On The Other Hand, Scott Templeton Says “I Laughed…I Cried”

Unless there’s a new James Toback film waiting in the wings, we might not read a piece of film criticism this year as scathing as the review handed out to “10,000 B.C.” by the Baltimore Sun’s Michael Scragow :

10,000 B.C. may take place in the moviemakers’ fanciful vision of life 10,000 years before Christ, but after you see it, the “B.C.” seems to stand for “Before Cinema.” It’s as if all the digital tools of new millennial filmmaking fell into the hands of men who had less storytelling sense than a campfire bard or a cave painter.

The director, Roland Emmerich, has made such pop hits as Independence Day, but he co-wrote this one with the film’s composer, Harald Kloser, instead of his usual partners, and from beginning to end it’s a succession of bad notes. It follows the rise of a prehistoric hero, named D’Leh (sounds like “delay”), who grows up in a tribe of woolly mammoth hunters, and is stigmatized because his master-hunter father appeared to have abandoned his people in hard times.

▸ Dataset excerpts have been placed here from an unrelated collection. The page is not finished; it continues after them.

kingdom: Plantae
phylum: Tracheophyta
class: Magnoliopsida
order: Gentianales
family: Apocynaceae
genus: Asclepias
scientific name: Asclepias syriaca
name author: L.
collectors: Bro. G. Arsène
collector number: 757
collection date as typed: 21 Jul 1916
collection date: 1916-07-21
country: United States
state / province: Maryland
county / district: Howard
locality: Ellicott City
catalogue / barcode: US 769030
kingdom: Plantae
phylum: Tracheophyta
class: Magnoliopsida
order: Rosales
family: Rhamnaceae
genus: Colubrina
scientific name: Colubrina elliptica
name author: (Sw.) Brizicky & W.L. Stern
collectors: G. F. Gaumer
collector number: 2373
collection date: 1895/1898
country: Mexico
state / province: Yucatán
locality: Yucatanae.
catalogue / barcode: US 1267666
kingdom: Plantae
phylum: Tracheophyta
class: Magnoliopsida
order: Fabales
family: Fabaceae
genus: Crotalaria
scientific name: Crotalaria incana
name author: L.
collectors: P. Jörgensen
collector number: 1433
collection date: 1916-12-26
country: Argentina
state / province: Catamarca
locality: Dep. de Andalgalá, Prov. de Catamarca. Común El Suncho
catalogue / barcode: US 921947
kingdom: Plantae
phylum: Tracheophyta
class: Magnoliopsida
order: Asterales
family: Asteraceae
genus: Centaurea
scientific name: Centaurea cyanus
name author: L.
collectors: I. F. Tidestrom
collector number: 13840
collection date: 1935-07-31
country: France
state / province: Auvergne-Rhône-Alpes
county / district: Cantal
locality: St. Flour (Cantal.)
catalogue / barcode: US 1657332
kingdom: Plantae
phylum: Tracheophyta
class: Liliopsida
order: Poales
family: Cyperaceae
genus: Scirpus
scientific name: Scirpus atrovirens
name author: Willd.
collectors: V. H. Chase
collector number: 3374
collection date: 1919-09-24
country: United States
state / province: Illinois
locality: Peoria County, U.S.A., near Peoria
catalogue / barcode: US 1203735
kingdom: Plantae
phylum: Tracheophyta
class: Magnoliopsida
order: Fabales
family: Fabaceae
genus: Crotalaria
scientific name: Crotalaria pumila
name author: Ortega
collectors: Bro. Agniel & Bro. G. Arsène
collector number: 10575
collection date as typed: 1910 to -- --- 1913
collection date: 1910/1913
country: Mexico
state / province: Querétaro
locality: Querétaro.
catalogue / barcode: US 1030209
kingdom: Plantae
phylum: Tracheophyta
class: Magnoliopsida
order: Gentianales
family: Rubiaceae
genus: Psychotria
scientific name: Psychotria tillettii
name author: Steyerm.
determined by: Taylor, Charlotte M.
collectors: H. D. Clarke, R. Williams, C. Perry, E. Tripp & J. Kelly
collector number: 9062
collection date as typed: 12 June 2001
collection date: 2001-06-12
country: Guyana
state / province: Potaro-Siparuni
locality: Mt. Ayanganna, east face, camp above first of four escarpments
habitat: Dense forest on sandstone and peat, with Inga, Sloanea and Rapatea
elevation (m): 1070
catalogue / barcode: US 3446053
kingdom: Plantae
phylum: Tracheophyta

The new holder of the White Spear, Tic’Tic (Cliff Curtis), tries to squelch that tale, but can’t stop teen bullies from sneering at D’Leh as the son of a coward. I don’t think there’s ever been an epic with more unfortunate names for its heroes. Unless you’re enthralled by the sight of mammoth herds and fearsome prehistoric emus and a spear-toothed tiger that responds to human kindness, all given that real yet unreal CGI glow, you hear the clock Tic’Ticing in your head and pray for a conclusion without delay or D’Leh.